[RAW DATA]
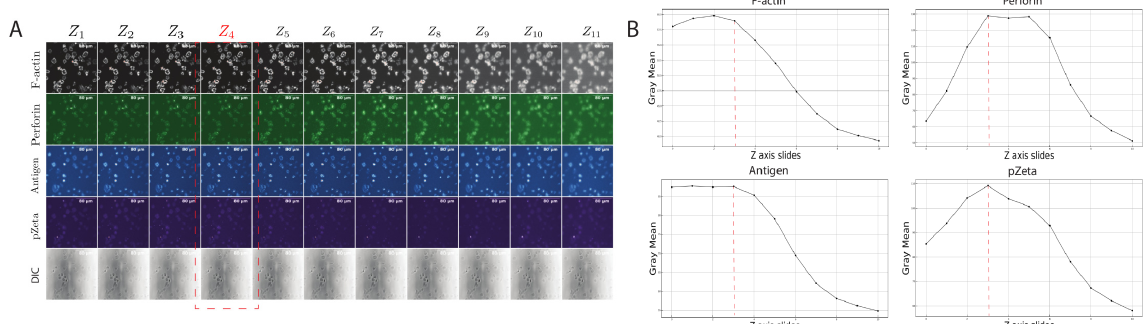
Fig 7. Successful image data extraction in a python environment. (A) Is a sample of 11 Z slides with five channels: F-actin at row 1 (channel 1), perforin at row 2 (channel 2), tumor antigen at row 3 (channel 3), pZeta at row 4 (channel 4) and, the DIC of the cells at row 5 (channel 5). To have clear representations of the cells in the figure, colormap filters are added to the original grayscale images: F-actin received ’RdGy_r’ colormap, perforin received ’PRGn_r’ colormap, tumor antigen received ’RdBu_r’ colormap, pZeta received ’PuOr_r’ colormap and, the DIC received ’binary’ colormap. The colormaps [61] are only used for representation purposes and do not affect the evaluation of the IS. (B) Plots the mean intensity values for grayscale images through Z slides for all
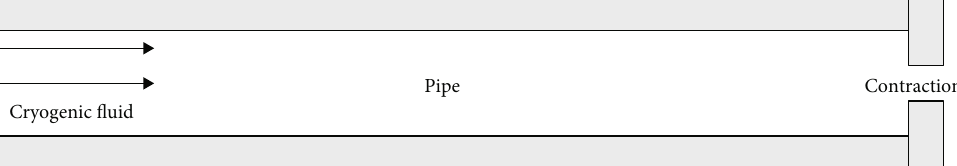
Figure 3: Pipe with a contraction on the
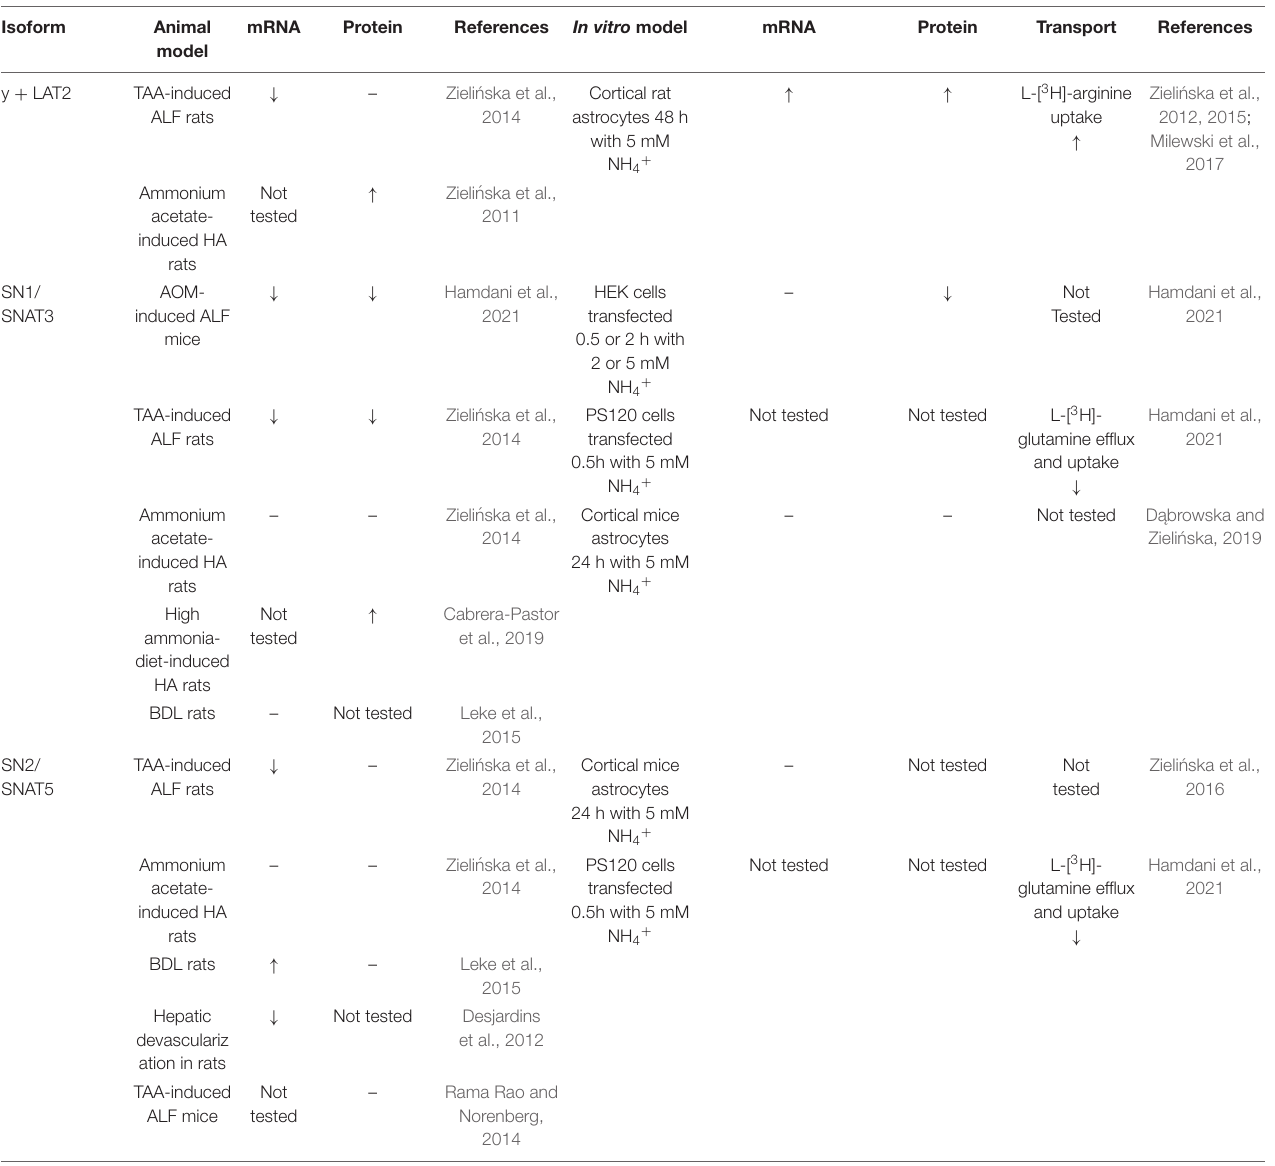
TABLE 2 | ALF or ammonia in vitro - induced alterations in astrocyte-localized glutamine transporters.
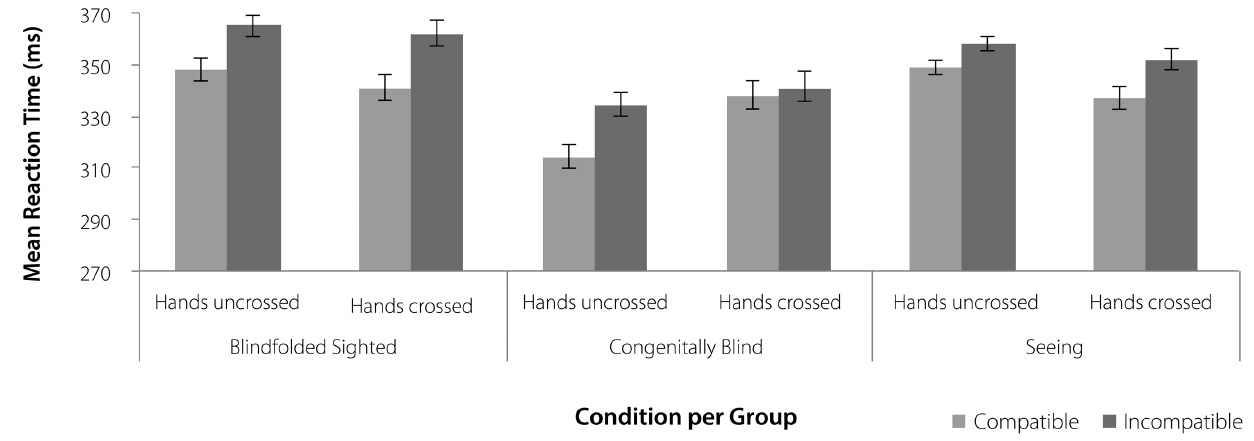
Figure 2. Results. Mean reaction time as a function of group (Blindfolded-Sighted, Congenitally-Blind, Seeing), condition (hands uncrossed, hands crossed) and spatial stimulus–response compatibility (Compatible, Incompatible). Error bars depict the standard error of the mean difference.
[/RAW DATA]
**YOUR GOAL**
Reproduce the listing word for word, but keep the pictures out of it.

**TASK RESPONSE**
Fig 7. Successful image data extraction in a python environment. (A) Is a sample of 11 Z slides with five channels: F-actin at row 1 (channel 1), perforin at row 2 (channel 2), tumor antigen at row 3 (channel 3), pZeta at row 4 (channel 4) and, the DIC of the cells at row 5 (channel 5). To have clear representations of the cells in the figure, colormap filters are added to the original grayscale images: F-actin received ’RdGy_r’ colormap, perforin received ’PRGn_r’ colormap, tumor antigen received ’RdBu_r’ colormap, pZeta received ’PuOr_r’ colormap and, the DIC received ’binary’ colormap. The colormaps [61] are only used for representation purposes and do not affect the evaluation of the IS. (B) Plots the mean intensity values for grayscale images through Z slides for all
Figure 3: Pipe with a contraction on the
TABLE 2 | ALF or ammonia in vitro - induced alterations in astrocyte-localized glutamine transporters.
Figure 2. Results. Mean reaction time as a function of group (Blindfolded-Sighted, Congenitally-Blind, Seeing), condition (hands uncrossed, hands crossed) and spatial stimulus–response compatibility (Compatible, Incompatible). Error bars depict the standard error of the mean difference.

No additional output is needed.